Elisabeth Schroedter, MdEP

Parlamentarische Anfrage

Neue Müllverbrennungsanlage in Frankfurt/Main-Höchst Schroedter und Cohn-Bendit fordern Überprüfung durch EU-Kommission

Die Europaabgeordneten Elisabeth Schroedter und Daniel Cohn-Bendit (Grüne) fordern die Europäische Kommission in einer parlamentarischen Anfrage auf, zu überprüfen, ob durch die Genehmigung einer weiteren Müllverbrennungsanlage im Industriepark Höchst (Frankfurt/Main) durch das Regierungspräsidium Darmstadt EU-Recht verletzt wird.

Schriftliche Anfrage der grünen Europaabgeordneten Elisabeth Schroedter und Daniel Cohn-Bendit vom 22. Mai 2007 an die EU-Kommission

Verstoß gegen das Minderungsgebot des NO2-Grenzwertes der Richtlinie 1999/30/EG in Frankfurt/Main-Höchst und die Planung zusätzlicher Belastungen

Die amtliche Luftmessstation in Frankfurt/Main-Höchst hat für das Jahr 2006 einen NO2-Jahresmittelwert von 47 μg/m3 gemessen. Nach Anhang II, Nr.I (Grenzwerte) der Richtlinie 1999/30/EG muss im Jahr 2007 dieser Wert unterschritten werden. Die Messwerte der ersten Monate im Jahr 2007 lassen vermuten, dass jedoch bis zum 1.1.2008 keine Verbesserung zu erwarten ist. Nach Aussagen der Behörden wird ohne Reduktionsmaßnahmen auch im Jahr 2010 der Grenzwert von 40 μg/m3 nicht erreicht werden können. In Frankfurt/Main-Höchst hat die Firma T2R den Neubau einer Müllverbrennungsanlage, geplante Verbrennungskapazität von 700.000 Tonnen Müll Jahresdurchsatz, mit einer zusätzlichen Emission von 1.200 Tonnen NO2/a beantragt. Das bedeutet für Frankfurt/Main-Höchst eine neue Zusatzbelastung von 1,9 μg/m3 NO2. Der Baubeginn wurde bereits genehmigt, die Immissionsschutzgenehmigung soll im August 2007 folgen.

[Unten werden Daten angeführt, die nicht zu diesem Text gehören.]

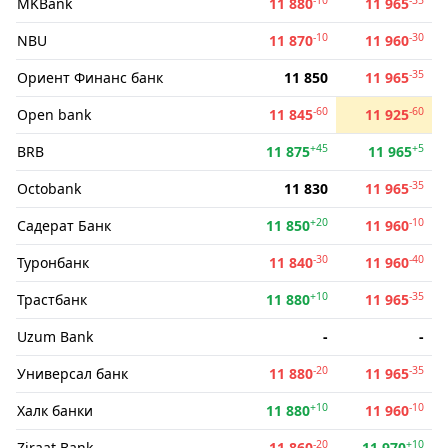
MKBank
11 880
11 965
-10
-30
NBU
11 870
11 960
-35
Ориент Финанс банк
11 850
11 965
-60
-60
Open bank
11 845
11 925
+45
+5
BRB
11 875
11 965
-35
Octobank
11 830
11 965
+20
-10
Садерат Банк
11 850
11 960
-30
-40
Туронбанк
11 840
11 960
+10
-35
Трастбанк
11 880
11 965
Uzum Bank
-
-
-20
-35
Универсал банк
11 880
11 965
+10
-10
Халк банки
11 880
11 960
-20
+10
Ziraat Bank
11 860
11 970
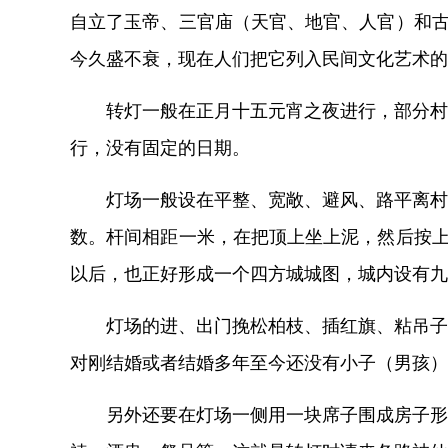
自立了玉帝、三官庙（天官、地官、人官）和古
今久盛不衰，现在人们把它列入民间文化艺术的
转灯一般在正月十五元宵之夜进行，部分村
行，没有固定的日期。
灯场一般设在平整、宽敞、避风、路平离村
数。杆间相距一米，在把顶上坐上泥，然后按上
以后，也正好形成一个四方城城图，城内设有九
灯场的进、出门挽松柏枝、插红旗、粘吊子
对刚结婚或者结婚多年至今还没有小子（男孩）
另外还要在灯场一侧用一块席子围成房子形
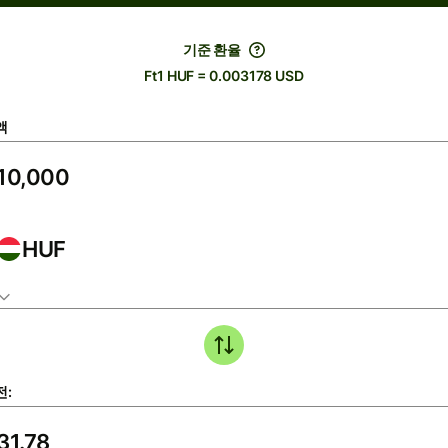
기준 환율
Ft1 HUF = 0.003178 USD
액
HUF
전:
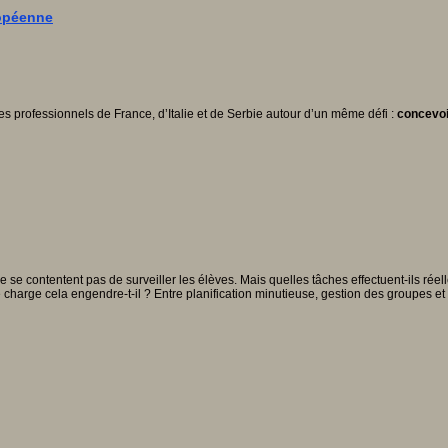
ropéenne
es professionnels de France, d’Italie et de Serbie autour d’un même défi :
concevoi
ne se contentent pas de surveiller les élèves. Mais quelles tâches effectuent-ils rée
charge cela engendre-t-il ? Entre planification minutieuse, gestion des groupes et 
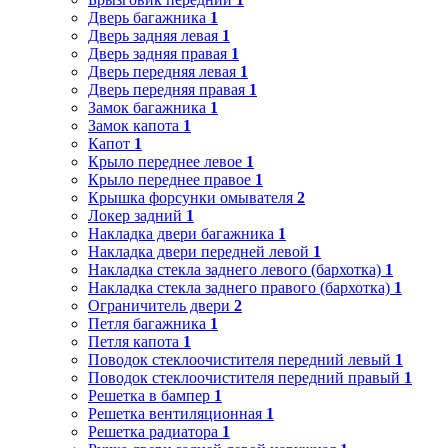
Дверь багажника
1
Дверь задняя левая
1
Дверь задняя правая
1
Дверь передняя левая
1
Дверь передняя правая
1
Замок багажника
1
Замок капота
1
Капот
1
Крыло переднее левое
1
Крыло переднее правое
1
Крышка форсунки омывателя
2
Локер задний
1
Накладка двери багажника
1
Накладка двери передней левой
1
Накладка стекла заднего левого (бархотка)
1
Накладка стекла заднего правого (бархотка)
1
Ограничитель двери
2
Петля багажника
1
Петля капота
1
Поводок стеклоочистителя передний левый
1
Поводок стеклоочистителя передний правый
1
Решетка в бампер
1
Решетка вентиляционная
1
Решетка радиатора
1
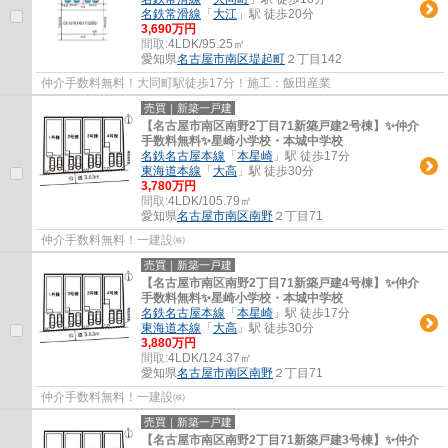
名鉄常滑線
「
大江
」駅 徒歩20分
3,690万円
間取:
4LDK/95.25㎡
愛知県
名古屋市南区
堤起町
２丁目142
仲介手数料無料！大同町駅徒歩17分！施工：飯田産業
売買｜新築一戸建
【名古屋市南区南野2丁目71新築戸建2号棟】✨️仲介
手数料無料✨️星崎小学校・本城中学校
名鉄名古屋本線
「
本星崎
」駅 徒歩17分
東海道本線
「
大高
」駅 徒歩30分
3,780万円
間取:
4LDK/105.79㎡
愛知県
名古屋市南区
南野
２丁目71
仲介手数料無料！一建設㈱
売買｜新築一戸建
【名古屋市南区南野2丁目71新築戸建4号棟】✨️仲介
手数料無料✨️星崎小学校・本城中学校
名鉄名古屋本線
「
本星崎
」駅 徒歩17分
東海道本線
「
大高
」駅 徒歩30分
3,880万円
間取:
4LDK/124.37㎡
愛知県
名古屋市南区
南野
２丁目71
仲介手数料無料！一建設㈱
売買｜新築一戸建
【名古屋市南区南野2丁目71新築戸建3号棟】✨️仲介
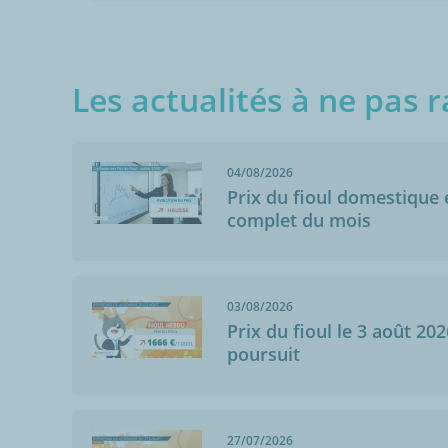
Les actualités à ne pas r
04/08/2026
Prix du fioul domestique e
complet du mois
03/08/2026
Prix du fioul le 3 août 202
poursuit
27/07/2026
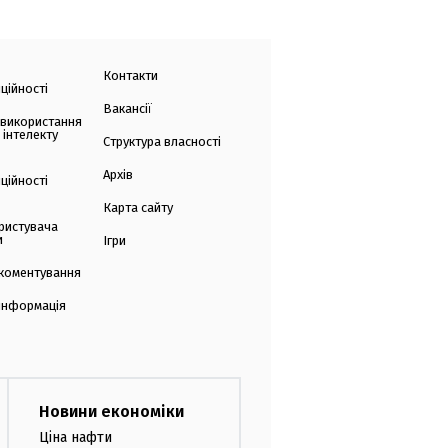
Контакти
ційності
Вакансії
 використання
 інтелекту
Структура власності
Архів
ційності
Карта сайту
ристувача
и
Ігри
коментування
 інформація
Новини економіки
Ціна нафти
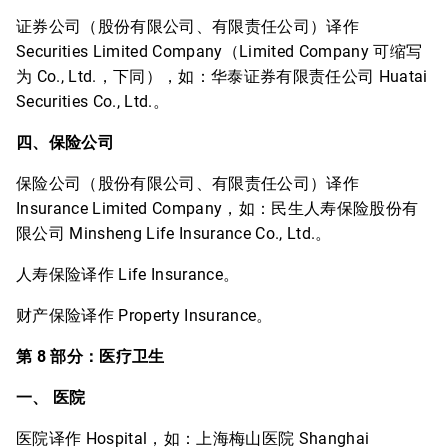
证券公司（股份有限公司、有限责任公司）译作
Securities Limited Company（Limited Company 可缩写
为 Co., Ltd.，下同），如：华泰证券有限责任公司 Huatai
Securities Co., Ltd.。
四、保险公司
保险公司（股份有限公司、有限责任公司）译作
Insurance Limited Company，如：民生人寿保险股份有
限公司 Minsheng Life Insurance Co., Ltd.。
人寿保险译作 Life Insurance。
财产保险译作 Property Insurance。
第 8 部分：医疗卫生
一、 医院
医院译作 Hospital，如：上海梅山医院 Shanghai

1) Ist der Kommission bekannt, dass die Verpflichtung zur linearen Reduktion des Jahresgrenzwertes für NO2 der Richtlinie 1999/30/EG in Frankfurt/Main-Höchst von der übergeordneten Genehmigungsbehörde des Landes durch die Baugenehmigung einer neuen die Luft belastenden Müllverbrennungsanlage ignoriert wird? Hält es die Kommission für eine richtlinienkonforme Vorgehensweise, wenn die Genehmigungsbehörde trotz der Überschreitung des Grenzwertes für NO2 eine Genehmigung für den Neubau einer Müllverbrennungsanlage in Frankfurt/Main-Höchst mit einer zu erwartenden Zusatzbelastung zwischen 1,0 und 1,9 μg/m3 NO2 (nach den Planungsunterlagen) erteilt, in dem sie sich auf die in der deutschen "Technischen Anleitung zur Reinhaltung der Luft (TA Luft)" geregelte "3%-Irrelevanzschwelle" beruft?

2) Ist die Kommission der Auffassung, dass es dringend erforderlich ist, dass die Behörden aller Ebenen entsprechend Art.4, Abs.1 der Richtlinie 1999/30/EG bereits jetzt drastische Reduktionsmaßnahmen für dieses Gebiet einleiten und weitere Zusatzbelastungen vermeiden müssen?

3) Wird die Kommission den Fall Frankfurt/Main-Höchst prüfen und aufgrund der Missachtung der Reduktionsverpflichtung durch die Behörden ein Vertragsverletzungsverfahren gegen Deutschland einleiten?